■ **Problem description**
Convert the entries' lines into a JSON list of strings, one string per line with blank lines dropped, starting with the line containing "family: Simaroubaceae" and going on through the line containing "scientific name: Bagre marinus", both included.

■ **Supplied records**
☆ ☆ ☆ ☆
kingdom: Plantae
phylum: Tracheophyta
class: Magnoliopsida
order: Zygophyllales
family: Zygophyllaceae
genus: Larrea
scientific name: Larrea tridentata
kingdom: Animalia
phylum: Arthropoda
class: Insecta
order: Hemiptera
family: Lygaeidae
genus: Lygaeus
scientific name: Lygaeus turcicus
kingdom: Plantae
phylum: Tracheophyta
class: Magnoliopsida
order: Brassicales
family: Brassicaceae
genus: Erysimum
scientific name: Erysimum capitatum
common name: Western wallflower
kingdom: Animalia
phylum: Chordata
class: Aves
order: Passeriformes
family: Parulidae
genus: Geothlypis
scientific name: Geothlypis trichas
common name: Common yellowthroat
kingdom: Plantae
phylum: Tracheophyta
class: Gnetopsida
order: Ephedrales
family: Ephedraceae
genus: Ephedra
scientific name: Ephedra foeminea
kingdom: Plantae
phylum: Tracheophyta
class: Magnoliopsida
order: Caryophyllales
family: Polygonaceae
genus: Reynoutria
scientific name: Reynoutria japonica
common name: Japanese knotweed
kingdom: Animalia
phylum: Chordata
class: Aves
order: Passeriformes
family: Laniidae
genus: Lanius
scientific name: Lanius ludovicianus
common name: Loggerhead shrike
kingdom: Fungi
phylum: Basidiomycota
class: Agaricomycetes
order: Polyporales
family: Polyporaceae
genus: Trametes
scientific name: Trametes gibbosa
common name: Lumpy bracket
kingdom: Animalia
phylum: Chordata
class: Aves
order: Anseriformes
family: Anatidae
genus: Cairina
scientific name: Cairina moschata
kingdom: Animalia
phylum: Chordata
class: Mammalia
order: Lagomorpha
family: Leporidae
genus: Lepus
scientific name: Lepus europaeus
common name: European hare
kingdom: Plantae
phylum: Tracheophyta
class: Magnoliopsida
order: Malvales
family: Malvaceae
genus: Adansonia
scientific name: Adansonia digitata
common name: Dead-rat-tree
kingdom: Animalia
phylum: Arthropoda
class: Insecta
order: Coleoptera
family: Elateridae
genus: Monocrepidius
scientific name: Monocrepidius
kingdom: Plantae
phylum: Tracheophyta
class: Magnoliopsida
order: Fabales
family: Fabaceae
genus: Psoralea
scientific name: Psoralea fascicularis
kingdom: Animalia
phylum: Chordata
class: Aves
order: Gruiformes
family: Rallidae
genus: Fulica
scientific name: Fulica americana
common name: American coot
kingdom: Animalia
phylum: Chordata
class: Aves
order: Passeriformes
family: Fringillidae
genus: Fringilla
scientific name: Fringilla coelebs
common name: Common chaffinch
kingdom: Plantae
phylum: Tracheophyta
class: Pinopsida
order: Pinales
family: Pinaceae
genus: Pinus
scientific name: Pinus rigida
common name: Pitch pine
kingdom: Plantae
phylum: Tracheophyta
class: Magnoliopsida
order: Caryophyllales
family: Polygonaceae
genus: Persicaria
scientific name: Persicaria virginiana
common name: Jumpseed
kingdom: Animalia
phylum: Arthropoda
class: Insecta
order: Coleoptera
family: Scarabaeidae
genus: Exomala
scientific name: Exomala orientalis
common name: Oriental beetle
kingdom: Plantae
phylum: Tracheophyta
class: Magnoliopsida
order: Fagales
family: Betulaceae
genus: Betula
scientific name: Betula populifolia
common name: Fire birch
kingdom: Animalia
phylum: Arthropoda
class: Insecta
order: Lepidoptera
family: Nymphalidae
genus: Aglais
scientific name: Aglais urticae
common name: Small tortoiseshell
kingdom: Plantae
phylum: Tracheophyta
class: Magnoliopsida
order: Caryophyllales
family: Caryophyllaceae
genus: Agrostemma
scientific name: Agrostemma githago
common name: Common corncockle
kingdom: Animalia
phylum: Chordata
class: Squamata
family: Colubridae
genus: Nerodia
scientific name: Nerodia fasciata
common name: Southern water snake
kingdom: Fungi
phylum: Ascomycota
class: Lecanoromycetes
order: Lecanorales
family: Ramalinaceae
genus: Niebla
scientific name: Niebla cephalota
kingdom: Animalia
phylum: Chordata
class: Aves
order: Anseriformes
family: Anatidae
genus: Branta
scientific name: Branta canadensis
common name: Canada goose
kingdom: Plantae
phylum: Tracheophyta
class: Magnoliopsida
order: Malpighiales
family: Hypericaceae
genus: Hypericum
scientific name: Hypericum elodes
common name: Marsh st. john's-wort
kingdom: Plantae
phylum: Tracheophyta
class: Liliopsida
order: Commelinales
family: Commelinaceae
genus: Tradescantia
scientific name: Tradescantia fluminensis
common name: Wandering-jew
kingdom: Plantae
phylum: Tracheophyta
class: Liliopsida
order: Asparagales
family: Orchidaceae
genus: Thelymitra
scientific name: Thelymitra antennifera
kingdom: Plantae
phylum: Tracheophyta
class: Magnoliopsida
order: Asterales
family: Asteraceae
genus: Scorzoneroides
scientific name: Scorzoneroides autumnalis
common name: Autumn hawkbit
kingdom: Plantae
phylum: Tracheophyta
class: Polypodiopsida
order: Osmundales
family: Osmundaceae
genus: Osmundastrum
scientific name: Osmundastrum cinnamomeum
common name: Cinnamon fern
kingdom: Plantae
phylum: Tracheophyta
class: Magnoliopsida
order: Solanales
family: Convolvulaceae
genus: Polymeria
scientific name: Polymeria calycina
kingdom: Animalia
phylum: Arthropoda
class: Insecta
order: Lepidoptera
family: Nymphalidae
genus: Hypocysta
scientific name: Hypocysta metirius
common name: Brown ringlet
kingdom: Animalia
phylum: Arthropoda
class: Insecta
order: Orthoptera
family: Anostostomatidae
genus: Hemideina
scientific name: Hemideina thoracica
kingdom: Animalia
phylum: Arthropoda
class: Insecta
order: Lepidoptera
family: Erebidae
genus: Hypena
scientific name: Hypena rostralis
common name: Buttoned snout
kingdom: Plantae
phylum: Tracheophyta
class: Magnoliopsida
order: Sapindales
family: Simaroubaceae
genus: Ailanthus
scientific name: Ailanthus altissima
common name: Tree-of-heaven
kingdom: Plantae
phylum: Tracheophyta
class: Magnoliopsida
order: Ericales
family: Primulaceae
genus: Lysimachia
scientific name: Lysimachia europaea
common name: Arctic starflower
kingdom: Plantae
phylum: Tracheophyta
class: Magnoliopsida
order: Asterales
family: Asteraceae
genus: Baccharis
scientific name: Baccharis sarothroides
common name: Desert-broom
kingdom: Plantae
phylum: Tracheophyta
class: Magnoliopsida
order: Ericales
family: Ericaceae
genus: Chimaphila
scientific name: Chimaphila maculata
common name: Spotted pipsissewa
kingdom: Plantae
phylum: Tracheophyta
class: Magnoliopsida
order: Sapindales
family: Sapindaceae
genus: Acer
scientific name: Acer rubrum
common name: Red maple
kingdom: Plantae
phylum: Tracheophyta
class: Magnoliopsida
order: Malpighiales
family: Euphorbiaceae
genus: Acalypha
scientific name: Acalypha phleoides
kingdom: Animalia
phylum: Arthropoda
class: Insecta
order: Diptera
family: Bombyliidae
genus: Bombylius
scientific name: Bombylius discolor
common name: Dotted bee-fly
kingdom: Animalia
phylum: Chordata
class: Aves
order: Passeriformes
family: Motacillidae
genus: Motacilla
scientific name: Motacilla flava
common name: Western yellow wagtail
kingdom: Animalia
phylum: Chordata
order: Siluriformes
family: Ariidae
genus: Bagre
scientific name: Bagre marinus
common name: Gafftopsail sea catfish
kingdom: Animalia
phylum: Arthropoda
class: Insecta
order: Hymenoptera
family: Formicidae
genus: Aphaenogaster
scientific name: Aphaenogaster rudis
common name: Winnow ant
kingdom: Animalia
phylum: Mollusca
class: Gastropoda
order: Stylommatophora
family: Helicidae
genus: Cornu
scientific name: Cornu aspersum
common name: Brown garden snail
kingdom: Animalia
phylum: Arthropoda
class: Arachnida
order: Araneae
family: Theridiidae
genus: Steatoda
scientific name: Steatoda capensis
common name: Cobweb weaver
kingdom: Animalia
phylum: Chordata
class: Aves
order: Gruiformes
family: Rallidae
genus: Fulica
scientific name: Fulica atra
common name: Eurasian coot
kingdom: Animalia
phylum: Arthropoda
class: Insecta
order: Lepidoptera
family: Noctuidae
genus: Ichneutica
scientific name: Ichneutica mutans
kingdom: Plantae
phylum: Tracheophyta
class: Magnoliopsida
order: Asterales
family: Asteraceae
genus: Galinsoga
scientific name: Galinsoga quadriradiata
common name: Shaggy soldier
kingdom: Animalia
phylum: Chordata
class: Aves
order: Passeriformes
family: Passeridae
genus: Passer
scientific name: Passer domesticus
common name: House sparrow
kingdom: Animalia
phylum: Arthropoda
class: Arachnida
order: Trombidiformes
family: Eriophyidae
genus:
☆ ☆ ☆ ☆
■ **Result of the task**
[
  "family: Simaroubaceae",
  "genus: Ailanthus",
  "scientific name: Ailanthus altissima",
  "common name: Tree-of-heaven",
  "kingdom: Plantae",
  "phylum: Tracheophyta",
  "class: Magnoliopsida",
  "order: Ericales",
  "family: Primulaceae",
  "genus: Lysimachia",
  "scientific name: Lysimachia europaea",
  "common name: Arctic starflower",
  "kingdom: Plantae",
  "phylum: Tracheophyta",
  "class: Magnoliopsida",
  "order: Asterales",
  "family: Asteraceae",
  "genus: Baccharis",
  "scientific name: Baccharis sarothroides",
  "common name: Desert-broom",
  "kingdom: Plantae",
  "phylum: Tracheophyta",
  "class: Magnoliopsida",
  "order: Ericales",
  "family: Ericaceae",
  "genus: Chimaphila",
  "scientific name: Chimaphila maculata",
  "common name: Spotted pipsissewa",
  "kingdom: Plantae",
  "phylum: Tracheophyta",
  "class: Magnoliopsida",
  "order: Sapindales",
  "family: Sapindaceae",
  "genus: Acer",
  "scientific name: Acer rubrum",
  "common name: Red maple",
  "kingdom: Plantae",
  "phylum: Tracheophyta",
  "class: Magnoliopsida",
  "order: Malpighiales",
  "family: Euphorbiaceae",
  "genus: Acalypha",
  "scientific name: Acalypha phleoides",
  "kingdom: Animalia",
  "phylum: Arthropoda",
  "class: Insecta",
  "order: Diptera",
  "family: Bombyliidae",
  "genus: Bombylius",
  "scientific name: Bombylius discolor",
  "common name: Dotted bee-fly",
  "kingdom: Animalia",
  "phylum: Chordata",
  "class: Aves",
  "order: Passeriformes",
  "family: Motacillidae",
  "genus: Motacilla",
  "scientific name: Motacilla flava",
  "common name: Western yellow wagtail",
  "kingdom: Animalia",
  "phylum: Chordata",
  "order: Siluriformes",
  "family: Ariidae",
  "genus: Bagre",
  "scientific name: Bagre marinus"
]